__WORK INSTRUCTION__: Return every line of text in the data below, character for character, and leave the pictures out of your answer.

**** SOURCE MATERIAL ****

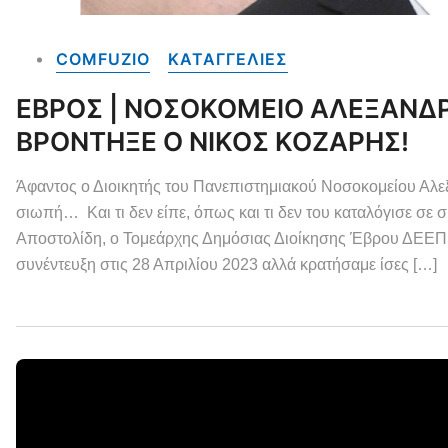
COMFUZIO
ΚΑΤΑΓΓΕΛΙΕΣ
ΕΒΡΟΣ | ΝΟΣΟΚΟΜΕΙΟ ΑΛΕΞΑΝΔΡ
ΒΡΟΝΤΗΞΕ Ο ΝΙΚΟΣ ΚΟΖΑΡΗΣ!
Άφαντος ο Διοικητής του Πανεπιστημιακού Νοσοκομείου Α
σιωπή… Και τι δεν είπε, όπως και τι δεν του καταλόγισε σε σ
Αποστολίδη, ο Τομεάρχης Δημόσιας Διοίκησης Έβρου ΔΕΕΠ 
συνέντευξη στις 28 Απριλίου 2023 αλλά κρατήσαμε ίσες […]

****

__RESULT OF THIS EXERCISE__:
COMFUZIO
ΚΑΤΑΓΓΕΛΙΕΣ
ΕΒΡΟΣ | ΝΟΣΟΚΟΜΕΙΟ ΑΛΕΞΑΝΔΡ
ΒΡΟΝΤΗΞΕ Ο ΝΙΚΟΣ ΚΟΖΑΡΗΣ!
Άφαντος ο Διοικητής του Πανεπιστημιακού Νοσοκομείου Α
σιωπή… Και τι δεν είπε, όπως και τι δεν του καταλόγισε σε σ
Αποστολίδη, ο Τομεάρχης Δημόσιας Διοίκησης Έβρου ΔΕΕΠ 
συνέντευξη στις 28 Απριλίου 2023 αλλά κρατήσαμε ίσες […]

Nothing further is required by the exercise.